İsrail ne istiyor

İsrail ne istiyor

REFİK TUZCUOĞLU

Gazze'ye saldırdı.

Lübnan'a saldırdı.

Yemen'e saldırdı.

İran'a saldırdı.

Şimdi de Suriye'ye saldırıyor.

Şam'ı, Süveyda bölgesindeki meşru güvenlik güçlerini dronlarla, uçaklarla vuruyor.

Dünya üzerinde diktatör liderler var. Baskıcı rejimler var. İnsan Hakları ihlallerinin yaşandığı ve hukuk devleti ilkesini rafa kaldıran ülkeler var. Ama dünyanın tek terörist devleti var, o da İsrail.

Peki İsrail Suriye'den ne istiyor

Esad rejiminin devrilmesinden sonra Ahmet el Şara ülkeyi toparlamaya çalışıyor. Din, mezhep ve etnik farklılıkların olduğu ülkede iç savaşın getirdiği ağır bir yıkım var. Esad döneminde oluşan silahlı birçok grubu disipline etmek hayli zor.

Ayrıca Arap aşiretleri ülkenin sosyolojik gerçeği. Arap aşiretleri önemli bir nüfusa tekabül ediyor. Kuzeydeki Kürt aşiretleri daha ziyade YPG/SDG'nin baskısı altında zoraki bir örgütlenmeye tabi tutuldular.

Batı'da Lazkiye hattındaki Nusayriler yakaladıkları ilk fırsatta ayaklanma eğilimindeler. Esad kalıntıları sinsice iş başında.
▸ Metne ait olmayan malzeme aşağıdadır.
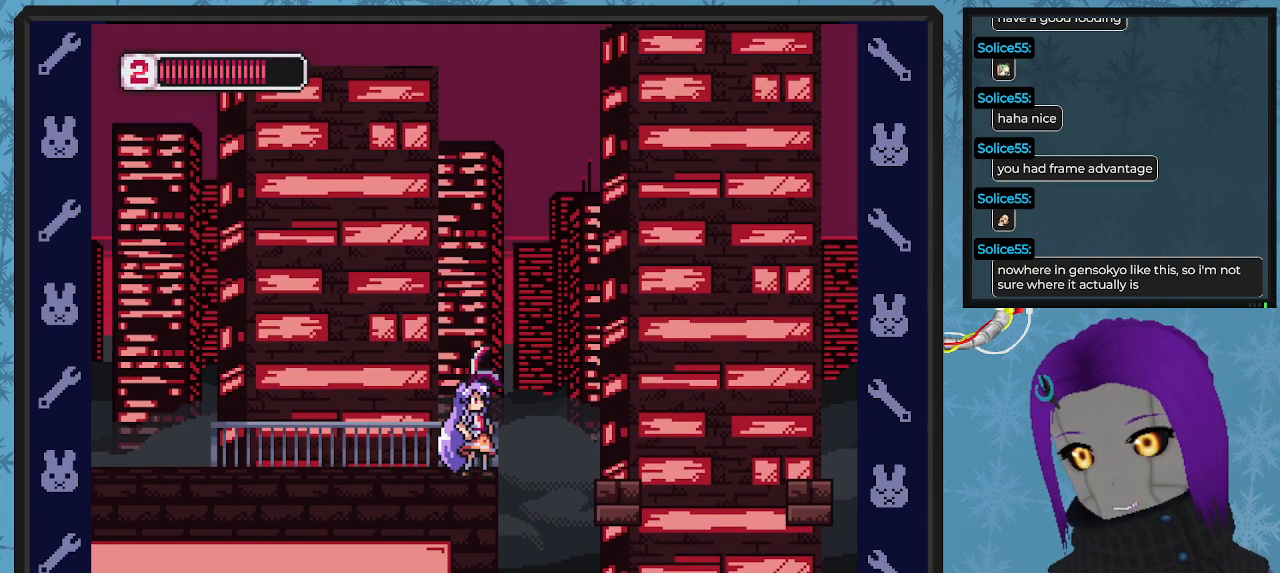
{"buttons": ["A", "DPAD_RIGHT"], "left_stick": "center", "events": [[133, "DPAD_RIGHT", "down"], [167, "A", "down"]]}
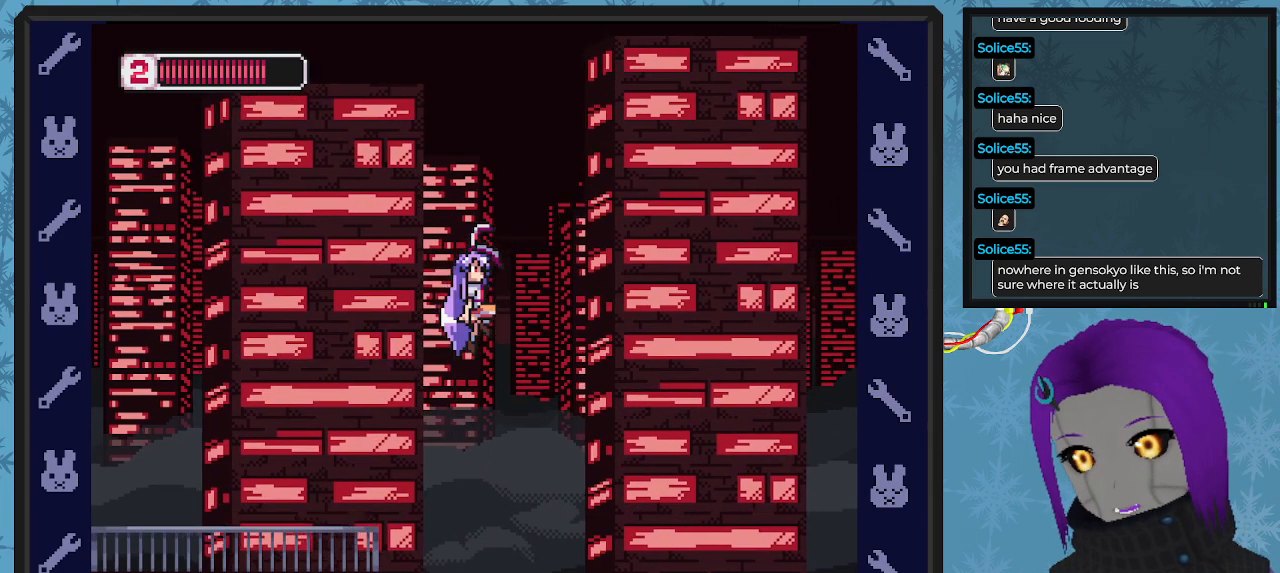
{"buttons": [], "left_stick": "center", "events": [[67, "A", "up"], [100, "DPAD_RIGHT", "up"], [333, "DPAD_RIGHT", "down"], [400, "DPAD_RIGHT", "up"]]}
Süveyda hattındaki Dürziler ise İsrail kontrolünde dokunulmaz bir bölge oluşturmak istiyor. Dürziler'den bazı grupların İsrail aklıyla dillendirdiği bir talep var. Arap aşiretleriyle aralarına tampon bir bölge olarak "Davut Koridoru"nun kurulmasını ve bu koridorun SDG'ye bırakılmasını istiyorlar.

Özetle Suriye dört parçaya bölünmek isteniyor. Bu İsrail'in en çok arzuladığı şey.

Ahmet el-Şara ise, tüm bu hesaplara karşı ülkesinin bütünlüğünü koruma çabasında. Geçiş döneminin tüm zorluklarıyla boğuşuyor. Uluslararası sisteme entegre olmak ve meşruiyetini pekiştirerek ülkedeki sorunlarını tek tek çözmek istiyor. Ekonomik sorunların üstesinden gelip mali yapıya istikrar getirmek suretiyle başıbozuk kesimlerin önüne iş koyup düzenli bir maaşa bağlamak ve şehirli bir düzen kurmak istiyor. Elinde silahıyla rastgele gezen tüm grupları Suriye'deki kurumlara entegre ederek sistemi sağlıklı hale getirmeye çalışıyor.

İsrail işte bunların hiçbirini istemiyor.

Suriye'yi istikrarsız bırakmak istiyor. Nitekim devrimin yaşandığı süreçte Suriye'deki füze sistemlerini, hava gücünü, deniz gücünü, kritik askeri tesisleri tamamen imha etmişti.

İsrail Suriye'nin toparlanmasını ve askeri alt yapıyı kurmasını istemiyor. Golan Tepeleri'nin de içinde olduğu Suriye ile temas hattının denetimi kolay bir bölge olmasını istiyor. Sayıca kara gücü yetersiz olan İsrail'in temas hattında askeri hiçbir varlığa tahammülü yok. İlerde kurulacak Suriye ordusuna bağlı kara kuvvetlerinin Golan üzerinden İsrail'e yürüme ihtimalinden endişe ediyor. Hava kuvvetleri ve hava savunma altyapısını da 200 km derinliğe kadar yok etme eğilimde. Bir ara Türkiye'ye üs olarak verileceği söylentilerinin olduğu Palmira T4 Askeri Üssünün İsrail tarafından vurulması bu politikayla bağlantılı.

Süveyda'da patlak veren Dürzi krizi zamanlama açısından da oldukça manidar. SDG'ye bağlı grupların Halep'in Şeyh Masud ve Eşrefiye bölgesinden çekilmesi ile ilgili varılan anlaşmanın hemen sonrasında ve yine PKK'nın kendini fesh kararı ile birlikte silahları yakmaya başlamasının ardından gelmiş olması tesadüf olamaz.